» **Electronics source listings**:
☆ ☆ ☆

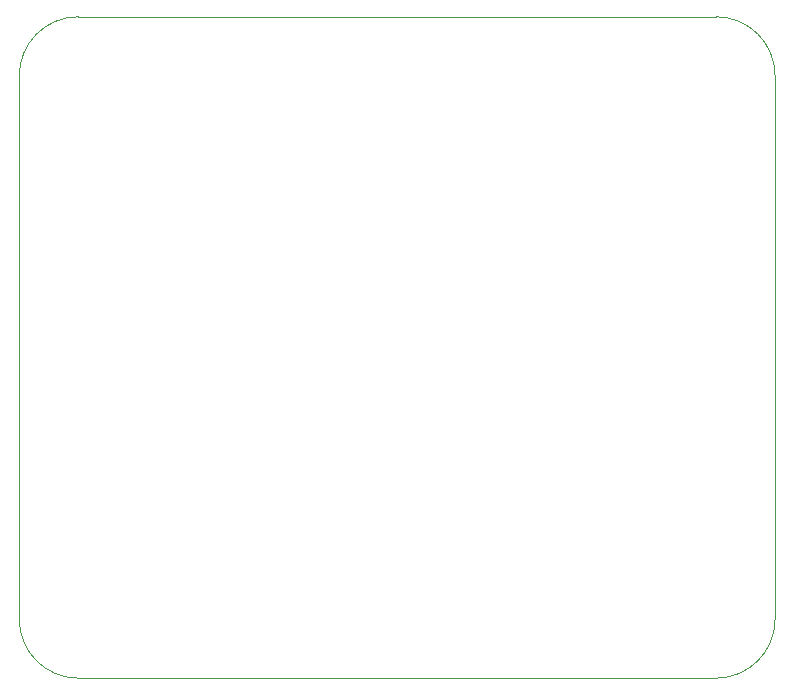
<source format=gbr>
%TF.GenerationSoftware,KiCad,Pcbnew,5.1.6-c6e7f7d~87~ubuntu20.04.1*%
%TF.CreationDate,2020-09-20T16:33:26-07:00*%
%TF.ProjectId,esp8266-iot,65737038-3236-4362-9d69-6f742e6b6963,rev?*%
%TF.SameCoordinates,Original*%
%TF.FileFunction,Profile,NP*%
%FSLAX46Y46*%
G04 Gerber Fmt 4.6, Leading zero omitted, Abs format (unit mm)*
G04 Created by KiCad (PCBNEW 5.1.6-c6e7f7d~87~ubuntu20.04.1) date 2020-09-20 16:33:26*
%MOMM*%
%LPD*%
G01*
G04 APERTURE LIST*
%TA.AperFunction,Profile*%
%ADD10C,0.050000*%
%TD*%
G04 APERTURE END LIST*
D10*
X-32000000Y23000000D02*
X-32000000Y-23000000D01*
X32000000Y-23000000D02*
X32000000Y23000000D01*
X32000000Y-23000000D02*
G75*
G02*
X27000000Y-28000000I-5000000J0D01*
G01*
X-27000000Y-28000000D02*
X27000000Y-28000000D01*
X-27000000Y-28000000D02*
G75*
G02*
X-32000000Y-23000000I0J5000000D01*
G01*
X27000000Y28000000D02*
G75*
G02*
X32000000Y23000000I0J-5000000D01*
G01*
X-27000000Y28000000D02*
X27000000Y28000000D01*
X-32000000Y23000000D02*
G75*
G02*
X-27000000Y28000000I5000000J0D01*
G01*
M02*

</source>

☆ ☆ ☆

» **TASK TO CARRY OUT**: Please give the number of lines above that include the string "format", with nothing added.

» **COMPLETED EXERCISE**: 2